## [TASK ITEM]
Transcribe, word for word, all of the entries below, and exclude any pictures from the copy.

<<<<

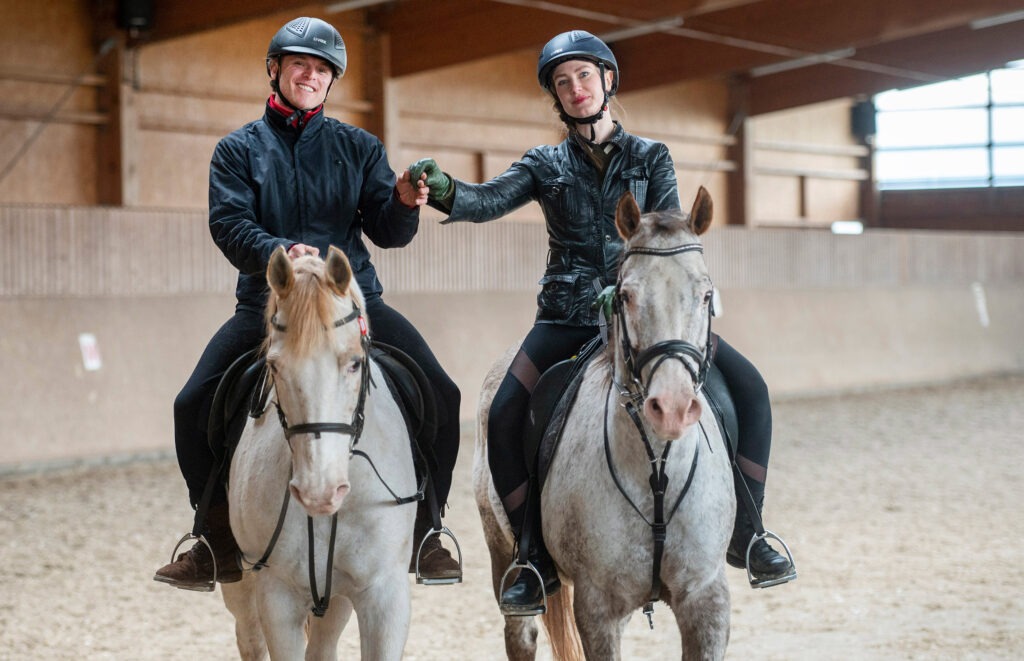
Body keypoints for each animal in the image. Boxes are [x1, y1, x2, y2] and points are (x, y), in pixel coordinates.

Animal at [222, 245, 417, 658]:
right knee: (249, 637)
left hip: (335, 595)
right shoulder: (277, 595)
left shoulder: (385, 594)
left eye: (355, 363)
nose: (319, 492)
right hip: (242, 586)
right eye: (274, 367)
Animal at [475, 188, 733, 661]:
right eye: (626, 295)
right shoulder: (597, 608)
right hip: (502, 551)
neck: (655, 472)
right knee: (520, 633)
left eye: (706, 295)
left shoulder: (706, 598)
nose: (671, 407)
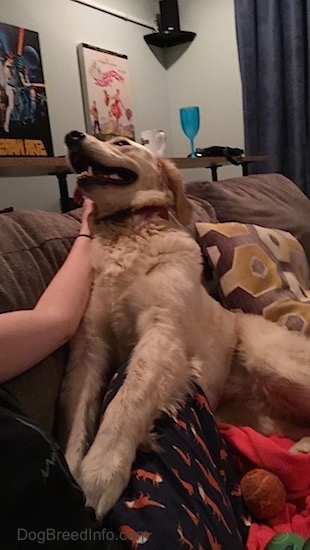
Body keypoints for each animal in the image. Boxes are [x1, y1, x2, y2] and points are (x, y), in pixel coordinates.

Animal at [61, 132, 310, 520]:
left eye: (121, 142)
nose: (72, 136)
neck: (127, 231)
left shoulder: (162, 335)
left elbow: (124, 404)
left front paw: (101, 472)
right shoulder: (90, 347)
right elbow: (78, 418)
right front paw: (73, 468)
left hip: (269, 357)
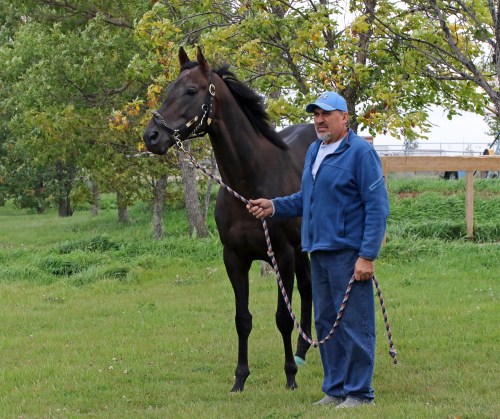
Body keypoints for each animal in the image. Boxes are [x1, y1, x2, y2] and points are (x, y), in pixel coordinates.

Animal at [143, 47, 314, 392]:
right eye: (168, 90)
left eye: (190, 91)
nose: (151, 137)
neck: (250, 184)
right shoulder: (234, 258)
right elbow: (242, 319)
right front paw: (240, 378)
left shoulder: (283, 256)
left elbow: (282, 318)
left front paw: (289, 376)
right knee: (307, 290)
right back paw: (303, 351)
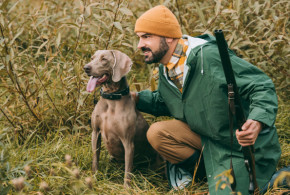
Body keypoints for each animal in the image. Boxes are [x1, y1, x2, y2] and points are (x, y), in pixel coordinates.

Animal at [82, 49, 157, 187]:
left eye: (104, 59)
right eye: (92, 58)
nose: (86, 68)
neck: (111, 99)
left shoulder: (128, 142)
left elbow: (128, 170)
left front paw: (126, 188)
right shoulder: (95, 133)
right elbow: (95, 160)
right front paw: (94, 178)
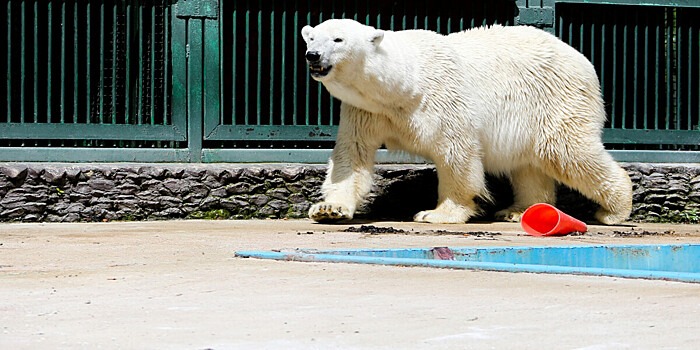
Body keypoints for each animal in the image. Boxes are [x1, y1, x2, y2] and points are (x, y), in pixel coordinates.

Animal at [300, 18, 636, 224]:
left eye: (338, 39)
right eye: (312, 37)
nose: (312, 55)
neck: (403, 85)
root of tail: (582, 60)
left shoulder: (442, 98)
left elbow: (456, 153)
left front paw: (436, 214)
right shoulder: (365, 110)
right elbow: (352, 156)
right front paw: (329, 209)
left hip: (555, 99)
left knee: (565, 151)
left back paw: (614, 210)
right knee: (528, 164)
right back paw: (519, 211)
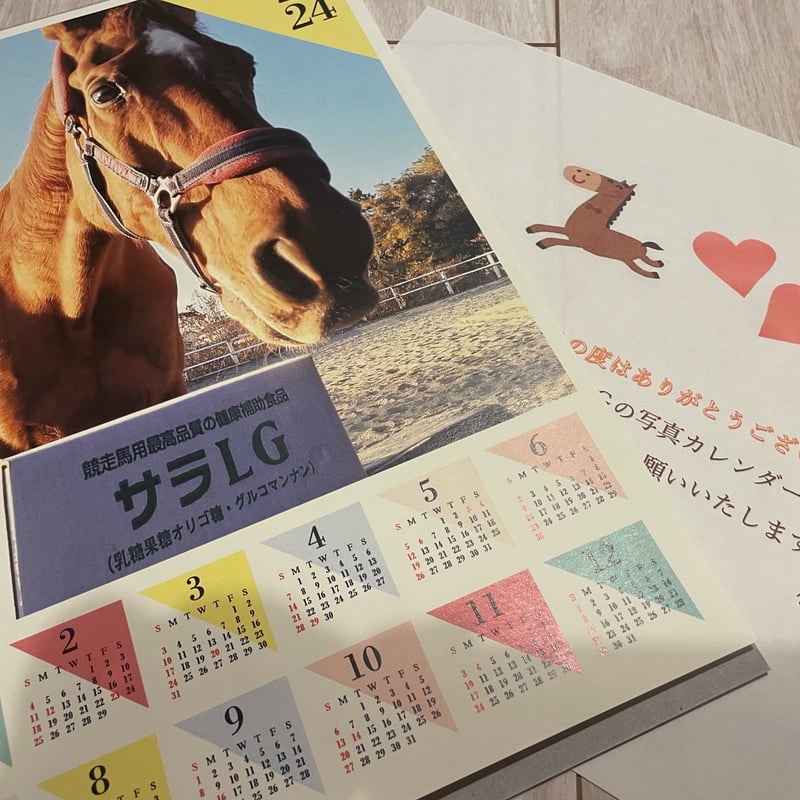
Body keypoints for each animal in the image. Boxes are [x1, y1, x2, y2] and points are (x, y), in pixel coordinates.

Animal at [526, 166, 664, 279]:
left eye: (618, 186)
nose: (579, 171)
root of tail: (642, 245)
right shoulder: (567, 231)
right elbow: (550, 227)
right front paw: (532, 228)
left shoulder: (576, 242)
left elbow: (558, 240)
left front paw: (544, 242)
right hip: (633, 257)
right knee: (646, 259)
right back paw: (658, 263)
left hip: (627, 259)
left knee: (639, 267)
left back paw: (653, 273)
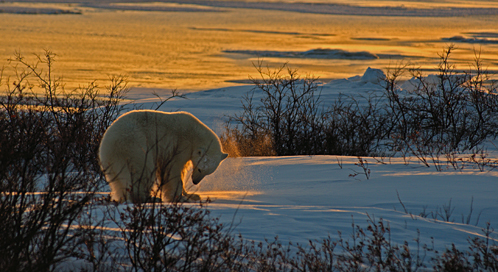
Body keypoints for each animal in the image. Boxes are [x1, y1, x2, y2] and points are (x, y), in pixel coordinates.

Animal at [99, 110, 228, 202]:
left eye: (208, 173)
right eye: (200, 169)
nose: (195, 181)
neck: (194, 133)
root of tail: (107, 143)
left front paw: (192, 195)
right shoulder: (180, 144)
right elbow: (173, 169)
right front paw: (179, 198)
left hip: (111, 161)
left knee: (118, 180)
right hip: (134, 146)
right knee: (142, 171)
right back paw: (148, 198)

>>>>

## [SOLUTION TO THIS PROBLEM]
Body keypoints for each animal in the image. Boxes are [x1, y1, x2, y2] and points are (x, y), in pixel coordinates.

Animal at [222, 245, 417, 658]:
right knee: (249, 637)
left hip: (335, 595)
right shoulder: (277, 595)
left shoulder: (385, 594)
left eye: (355, 363)
nose: (319, 492)
right hip: (242, 586)
right eye: (274, 367)
Animal at [475, 188, 733, 661]:
right eye: (626, 295)
right shoulder: (597, 608)
right hip: (502, 551)
neck: (655, 472)
right knee: (520, 633)
left eye: (706, 295)
left shoulder: (706, 598)
nose: (671, 407)
Body keypoints for each animal in the image. Boxes are [x1, y1, x2, y2] and points are (x, y), in pixel coordinates.

Animal at [61, 132, 310, 520]:
left eye: (121, 142)
nose: (72, 136)
neck: (127, 231)
left shoulder: (162, 335)
left elbow: (124, 404)
left front paw: (101, 472)
right shoulder: (90, 347)
right elbow: (78, 418)
right front paw: (73, 468)
left hip: (269, 357)
Body keypoints for each animal in the image. Boxes are [x1, y1, x2, y2] and points are (x, y), in pixel coordinates.

Animal at [143, 47, 314, 392]:
right eye: (168, 90)
left eye: (190, 91)
nose: (151, 137)
neck: (250, 184)
right shoulder: (234, 258)
right elbow: (242, 319)
right front paw: (240, 378)
left shoulder: (283, 256)
left elbow: (282, 318)
left front paw: (289, 376)
right knee: (307, 290)
right back paw: (303, 351)
Body keypoints for each animal in the image. Boxes are [x1, y1, x2, y2] and points are (x, y), in pixel coordinates.

Animal at [82, 49, 157, 187]:
left eye: (104, 59)
right eye: (92, 58)
nose: (86, 68)
neck: (111, 99)
left shoulder: (128, 142)
left elbow: (128, 170)
left front paw: (126, 188)
right shoulder: (95, 133)
right elbow: (95, 160)
right front paw: (94, 178)
Body keypoints for each animal in the image. Boxes are [x1, y1, x2, y2] and points are (x, y), in pixel coordinates.

Animal at [300, 18, 636, 224]:
left eye: (338, 39)
right eye: (312, 37)
nose: (312, 55)
neck: (403, 85)
root of tail: (582, 60)
left shoulder: (442, 98)
left elbow: (456, 153)
left front paw: (436, 214)
right shoulder: (365, 110)
right elbow: (352, 156)
right front paw: (329, 209)
left hip: (555, 99)
left knee: (565, 151)
left back paw: (614, 210)
right knee: (528, 164)
right back paw: (519, 211)
Body keypoints for each animal in the image. Boxes are [x1, y1, x2, y2] and points are (x, y), in pixel coordinates.

Animal at [526, 166, 664, 279]:
left eye: (618, 186)
nose: (579, 171)
root of tail: (642, 245)
right shoulder: (567, 231)
right elbow: (550, 227)
right front paw: (532, 228)
left shoulder: (576, 242)
left elbow: (558, 240)
left front paw: (544, 242)
right hip: (633, 257)
right knee: (646, 259)
right back paw: (658, 263)
left hip: (627, 259)
left knee: (639, 267)
left back paw: (653, 273)
Body keypoints for each animal in the image. Boxes are [x1, y1, x2, y2] and points are (x, y), in pixel coordinates.

Animal at [99, 110, 228, 202]:
left eye: (208, 173)
right eye: (200, 169)
nose: (195, 181)
neck: (194, 133)
root of tail: (107, 143)
left front paw: (192, 195)
right shoulder: (180, 144)
right elbow: (173, 169)
right front paw: (179, 198)
left hip: (111, 161)
left knee: (118, 180)
right hip: (134, 146)
right knee: (142, 171)
right back paw: (148, 198)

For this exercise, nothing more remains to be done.